Quest’anno «The Speech» sarà presentato a Performa 2025 a New York. In che cosa questa versione si differenzia da quella che ha realizzato lo scorso anno alla Bourse de Commerce di Parigi?
La differenza principale sta nel contesto e nel modo in cui il progetto viene realizzato. A Parigi avevamo lavorato con diverse scuole tramite workshop, per poi raccogliere il materiale alla Bourse de Commerce. A New York, invece, è coinvolta un’intera scuola: il pezzo viene insegnato come lezione, il che è straordinario. Daphne Ayas, la curatrice, sogna di creare una vera e propria «scuola del linguaggio animale», trasformando la performance in un momento di apprendimento e condivisione. Non si tratta solo di far «recitare» i bambini: l’idea è proporre loro modi di ascoltare, connettersi e scoprire gli animali, facendo della lezione uno spazio di esperienza attiva. In questo senso, i bambini imparano a mettersi nella posizione del performer, come gli adulti in «Study of Slope». A New York la performance sarà più ampia: coinvolge circa 300 bambini, ma in ogni replica ne partecipano 100, che si alternano in tre turni.

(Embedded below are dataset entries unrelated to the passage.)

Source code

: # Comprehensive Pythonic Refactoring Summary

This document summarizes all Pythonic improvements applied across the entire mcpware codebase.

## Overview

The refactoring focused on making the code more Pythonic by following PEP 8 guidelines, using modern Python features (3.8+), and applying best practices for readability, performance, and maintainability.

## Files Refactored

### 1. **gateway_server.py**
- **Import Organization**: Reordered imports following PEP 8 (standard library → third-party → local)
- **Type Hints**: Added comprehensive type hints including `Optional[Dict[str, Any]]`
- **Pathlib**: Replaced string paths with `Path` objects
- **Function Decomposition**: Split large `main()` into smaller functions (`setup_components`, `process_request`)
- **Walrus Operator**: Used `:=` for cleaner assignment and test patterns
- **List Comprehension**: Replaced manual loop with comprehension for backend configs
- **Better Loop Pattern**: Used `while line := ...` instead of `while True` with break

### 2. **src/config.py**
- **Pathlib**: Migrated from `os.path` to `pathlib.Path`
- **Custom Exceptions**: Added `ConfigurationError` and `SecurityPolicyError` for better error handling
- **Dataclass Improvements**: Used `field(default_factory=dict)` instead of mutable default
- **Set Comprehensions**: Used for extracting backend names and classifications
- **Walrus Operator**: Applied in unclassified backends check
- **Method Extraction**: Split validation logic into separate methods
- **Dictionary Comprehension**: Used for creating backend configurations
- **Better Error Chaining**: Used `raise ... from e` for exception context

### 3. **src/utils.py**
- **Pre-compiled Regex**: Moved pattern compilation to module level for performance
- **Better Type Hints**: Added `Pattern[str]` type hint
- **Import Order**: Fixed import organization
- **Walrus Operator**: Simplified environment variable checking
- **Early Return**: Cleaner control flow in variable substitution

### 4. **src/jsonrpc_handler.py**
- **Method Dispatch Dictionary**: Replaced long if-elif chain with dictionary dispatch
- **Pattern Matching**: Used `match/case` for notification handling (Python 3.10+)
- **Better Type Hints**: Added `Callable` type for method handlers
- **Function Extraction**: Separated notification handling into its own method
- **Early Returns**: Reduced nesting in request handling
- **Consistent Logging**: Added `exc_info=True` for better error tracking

Che cosa spera che il pubblico porti con sé dopo aver visto «Study of Slope» o in generale le sue performance?
Per me, ciò che conta davvero è come conviviamo e come ci connettiamo gli uni con gli altri. Credo che questo sia anche ciò che desidero dal mio lavoro: che il pubblico possa, in qualche modo, entrare in risonanza con alcune idee e forse ripensare a come essere e a come possiamo coesistere, mettendo in discussione tutto questo. Siamo così saturi, così separati. Se un’opera d’arte può favorire un senso di vicinanza, allora credo che qualcosa possa emergere in ciascun spettatore e aprirsi davvero. Curiosamente, spesso ci consideriamo molto tolleranti, ma in realtà non sempre lo siamo.